In addressing SDGs, a company can adopt the SDG compact to act as a guide, which involves five steps. First, the company should understand the SDGs; they are helped in familiarizing themselves with the goal. Secondly is the definition of priorities based on an assessment of their positive and negative recent and potential effects on the SDGs across their value chains to capture the essential business opportunities presented by SDGs and cut down risk (Bergeijk and Hoeven, 2019). Another critical action a company should take is setting goals that are crucial to the success of a business and enhancing the fostering of shared priorities and excellent performance across the firm. Alignment of a company’s goals and SDGs demonstrates a commitment to sustainable development.

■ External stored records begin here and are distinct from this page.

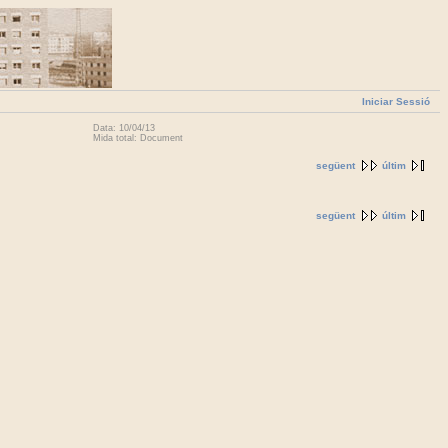
Iniciar Sessió
Data: 10/04/13
Mida total: Document
següent
últim
següent
últim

The other vital steps are integrating sustainability into the main business and governance, and encapsulating sustainable development aims across all operations within the company is essential in accomplishing the set goals (Bergeijk and Hoeven, 2019). Lastly, communicating and reporting, companies are encouraged to build the SDGs in their process of reporting and interacting with the stakeholders because they enhance reporting of information on sustainable development performance by use of a shared set of priorities and common indicators.

References.

 

López, B., and Monfort, A., 2017. Creating Shared Value in the Context of Sustainability: The Communication Strategy of MNCs. Corporate Governance and Strategic Decision Making.

MBergeijk, P., and Hoeven, R., 2019. Sustainable Development Goals And Income Inequality. Cheltenham, UK: Edward Elgar Publishing.

Mokhov, V. and Ryabukhin, M., 2018. Sustainable development program «COCA-COLA HBC RUSSIA». Investment and innovation management journal, (4), pp.68-72.

Morton, S., Pencheon, D. and Squires, N., 2017. Sustainable Development Goals (SDGs), and their implementation. British Medical Bulletin, pp.1-10

Nguyen, M., Bensemann, J. and Kelly, S., 2018. Corporate social responsibility (CSR) in Vietnam: a conceptual framework. International Journal of Corporate Social Responsibility, 3(1).

Swanson, D., n.d. Corporate Social Responsiveness. SAGE Brief Guide to Corporate Social Responsibility, pp.152-154.